Task instructions:
Convert the lines from the one containing "catalogue / barcode: US 1153764" to the one containing "collection date as typed: Dec 1929", both included, into a JSON list of strings with one string per line, leaving out any blank lines.

[Dataset items]

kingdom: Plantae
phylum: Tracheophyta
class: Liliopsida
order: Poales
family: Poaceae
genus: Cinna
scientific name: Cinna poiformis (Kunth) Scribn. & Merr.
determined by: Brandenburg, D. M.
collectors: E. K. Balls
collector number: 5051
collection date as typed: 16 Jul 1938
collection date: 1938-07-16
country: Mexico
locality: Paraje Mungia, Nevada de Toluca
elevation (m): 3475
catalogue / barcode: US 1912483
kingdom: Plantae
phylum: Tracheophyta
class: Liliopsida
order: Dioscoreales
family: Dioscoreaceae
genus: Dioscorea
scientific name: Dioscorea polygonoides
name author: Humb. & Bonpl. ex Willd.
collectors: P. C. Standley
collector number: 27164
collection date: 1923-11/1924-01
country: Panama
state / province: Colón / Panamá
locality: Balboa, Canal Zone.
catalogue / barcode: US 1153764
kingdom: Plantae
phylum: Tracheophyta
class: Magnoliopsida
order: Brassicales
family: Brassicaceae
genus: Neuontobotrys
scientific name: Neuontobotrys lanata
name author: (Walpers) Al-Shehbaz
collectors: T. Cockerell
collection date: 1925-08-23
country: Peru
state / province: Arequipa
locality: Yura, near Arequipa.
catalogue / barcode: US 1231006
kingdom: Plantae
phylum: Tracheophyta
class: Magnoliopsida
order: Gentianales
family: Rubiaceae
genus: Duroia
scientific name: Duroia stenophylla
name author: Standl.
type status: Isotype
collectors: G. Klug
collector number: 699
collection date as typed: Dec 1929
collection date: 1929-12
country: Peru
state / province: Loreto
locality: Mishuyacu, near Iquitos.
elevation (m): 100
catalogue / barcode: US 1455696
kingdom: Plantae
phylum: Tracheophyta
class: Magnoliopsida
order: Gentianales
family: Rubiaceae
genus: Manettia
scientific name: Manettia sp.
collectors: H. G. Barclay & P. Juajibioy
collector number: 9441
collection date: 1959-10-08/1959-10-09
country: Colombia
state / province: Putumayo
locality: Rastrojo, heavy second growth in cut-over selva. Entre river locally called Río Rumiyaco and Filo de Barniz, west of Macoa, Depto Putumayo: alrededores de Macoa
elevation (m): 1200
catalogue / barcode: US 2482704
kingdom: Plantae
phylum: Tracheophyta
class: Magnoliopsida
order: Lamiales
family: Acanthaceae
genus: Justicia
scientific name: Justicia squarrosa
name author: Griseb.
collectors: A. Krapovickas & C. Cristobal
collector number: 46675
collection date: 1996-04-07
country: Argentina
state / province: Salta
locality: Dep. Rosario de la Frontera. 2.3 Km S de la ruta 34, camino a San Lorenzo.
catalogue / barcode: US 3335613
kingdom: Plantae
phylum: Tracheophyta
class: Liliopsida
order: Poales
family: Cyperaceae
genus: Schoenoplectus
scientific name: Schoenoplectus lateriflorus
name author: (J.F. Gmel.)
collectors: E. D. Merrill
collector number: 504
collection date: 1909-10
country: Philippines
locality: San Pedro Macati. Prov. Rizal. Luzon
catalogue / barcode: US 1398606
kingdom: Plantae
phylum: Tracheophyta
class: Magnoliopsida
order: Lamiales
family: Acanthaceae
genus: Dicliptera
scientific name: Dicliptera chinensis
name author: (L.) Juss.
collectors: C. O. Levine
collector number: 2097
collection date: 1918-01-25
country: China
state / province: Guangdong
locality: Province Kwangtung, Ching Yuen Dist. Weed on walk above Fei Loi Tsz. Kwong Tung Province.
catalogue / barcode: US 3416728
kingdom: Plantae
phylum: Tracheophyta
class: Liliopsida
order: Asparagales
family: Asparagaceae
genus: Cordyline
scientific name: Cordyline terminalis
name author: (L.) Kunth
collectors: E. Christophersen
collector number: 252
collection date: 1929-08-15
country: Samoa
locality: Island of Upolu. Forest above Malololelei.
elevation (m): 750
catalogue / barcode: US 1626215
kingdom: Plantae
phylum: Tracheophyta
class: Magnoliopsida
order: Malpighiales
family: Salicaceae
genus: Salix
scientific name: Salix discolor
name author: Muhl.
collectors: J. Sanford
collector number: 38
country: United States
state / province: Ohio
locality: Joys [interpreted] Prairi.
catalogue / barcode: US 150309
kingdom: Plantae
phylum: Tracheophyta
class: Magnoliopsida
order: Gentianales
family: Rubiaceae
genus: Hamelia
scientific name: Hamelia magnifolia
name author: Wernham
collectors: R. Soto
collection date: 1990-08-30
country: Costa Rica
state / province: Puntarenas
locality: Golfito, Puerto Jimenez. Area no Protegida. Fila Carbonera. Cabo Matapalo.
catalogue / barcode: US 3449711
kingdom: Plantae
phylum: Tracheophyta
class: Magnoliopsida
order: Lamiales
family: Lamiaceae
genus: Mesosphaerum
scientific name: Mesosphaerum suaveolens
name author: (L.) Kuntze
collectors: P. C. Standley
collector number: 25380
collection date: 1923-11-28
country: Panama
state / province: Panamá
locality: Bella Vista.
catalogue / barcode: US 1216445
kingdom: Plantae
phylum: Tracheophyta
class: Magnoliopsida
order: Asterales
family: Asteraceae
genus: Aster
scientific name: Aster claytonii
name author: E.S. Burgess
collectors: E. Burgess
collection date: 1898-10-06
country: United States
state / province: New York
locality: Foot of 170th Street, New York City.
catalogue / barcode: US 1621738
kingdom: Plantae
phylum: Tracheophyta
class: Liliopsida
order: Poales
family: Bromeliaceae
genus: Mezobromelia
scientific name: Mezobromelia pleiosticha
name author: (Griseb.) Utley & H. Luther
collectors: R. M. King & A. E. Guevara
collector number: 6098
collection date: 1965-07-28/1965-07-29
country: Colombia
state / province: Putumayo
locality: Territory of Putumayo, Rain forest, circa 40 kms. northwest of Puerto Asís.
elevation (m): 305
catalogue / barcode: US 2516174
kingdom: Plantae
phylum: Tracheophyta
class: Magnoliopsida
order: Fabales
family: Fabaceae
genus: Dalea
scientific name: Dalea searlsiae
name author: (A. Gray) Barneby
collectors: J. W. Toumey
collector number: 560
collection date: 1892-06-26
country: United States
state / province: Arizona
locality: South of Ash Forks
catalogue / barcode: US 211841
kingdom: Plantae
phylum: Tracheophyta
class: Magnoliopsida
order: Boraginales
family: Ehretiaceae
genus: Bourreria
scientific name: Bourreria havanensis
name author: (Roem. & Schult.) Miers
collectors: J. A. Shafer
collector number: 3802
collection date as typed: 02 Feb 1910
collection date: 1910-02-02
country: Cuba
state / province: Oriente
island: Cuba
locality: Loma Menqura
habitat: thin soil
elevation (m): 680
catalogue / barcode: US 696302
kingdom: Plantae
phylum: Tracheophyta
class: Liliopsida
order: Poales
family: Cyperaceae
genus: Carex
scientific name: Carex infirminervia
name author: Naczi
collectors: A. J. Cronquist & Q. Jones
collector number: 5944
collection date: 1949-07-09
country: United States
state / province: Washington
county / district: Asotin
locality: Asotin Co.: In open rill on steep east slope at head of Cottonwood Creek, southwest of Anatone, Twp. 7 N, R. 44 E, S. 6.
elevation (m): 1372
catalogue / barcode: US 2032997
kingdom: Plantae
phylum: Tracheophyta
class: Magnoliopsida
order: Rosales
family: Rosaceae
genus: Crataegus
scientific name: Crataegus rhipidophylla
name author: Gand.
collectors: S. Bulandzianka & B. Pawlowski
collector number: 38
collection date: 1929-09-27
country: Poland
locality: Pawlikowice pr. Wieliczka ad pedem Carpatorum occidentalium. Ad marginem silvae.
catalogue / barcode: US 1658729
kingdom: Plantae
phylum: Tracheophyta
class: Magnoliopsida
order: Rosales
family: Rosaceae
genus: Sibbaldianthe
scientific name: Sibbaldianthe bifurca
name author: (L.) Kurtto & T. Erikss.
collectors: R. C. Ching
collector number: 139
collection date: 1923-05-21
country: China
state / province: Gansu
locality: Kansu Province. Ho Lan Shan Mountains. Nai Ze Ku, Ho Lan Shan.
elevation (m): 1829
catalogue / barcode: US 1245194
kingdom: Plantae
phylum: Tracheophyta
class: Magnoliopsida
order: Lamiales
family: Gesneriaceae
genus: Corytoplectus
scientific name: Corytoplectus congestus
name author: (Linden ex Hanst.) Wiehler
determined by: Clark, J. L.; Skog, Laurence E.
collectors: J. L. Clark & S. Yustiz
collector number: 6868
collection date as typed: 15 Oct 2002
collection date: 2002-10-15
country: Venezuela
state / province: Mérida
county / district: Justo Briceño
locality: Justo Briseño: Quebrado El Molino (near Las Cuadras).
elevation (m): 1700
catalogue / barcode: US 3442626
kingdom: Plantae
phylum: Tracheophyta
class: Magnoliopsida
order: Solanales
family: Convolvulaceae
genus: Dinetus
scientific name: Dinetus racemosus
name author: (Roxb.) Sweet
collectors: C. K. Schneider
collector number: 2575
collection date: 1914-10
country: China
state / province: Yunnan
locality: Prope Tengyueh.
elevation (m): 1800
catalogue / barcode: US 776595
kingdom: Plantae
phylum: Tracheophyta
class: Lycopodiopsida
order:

Problem solution:
[
  "catalogue / barcode: US 1153764",
  "kingdom: Plantae",
  "phylum: Tracheophyta",
  "class: Magnoliopsida",
  "order: Brassicales",
  "family: Brassicaceae",
  "genus: Neuontobotrys",
  "scientific name: Neuontobotrys lanata",
  "name author: (Walpers) Al-Shehbaz",
  "collectors: T. Cockerell",
  "collection date: 1925-08-23",
  "country: Peru",
  "state / province: Arequipa",
  "locality: Yura, near Arequipa.",
  "catalogue / barcode: US 1231006",
  "kingdom: Plantae",
  "phylum: Tracheophyta",
  "class: Magnoliopsida",
  "order: Gentianales",
  "family: Rubiaceae",
  "genus: Duroia",
  "scientific name: Duroia stenophylla",
  "name author: Standl.",
  "type status: Isotype",
  "collectors: G. Klug",
  "collector number: 699",
  "collection date as typed: Dec 1929"
]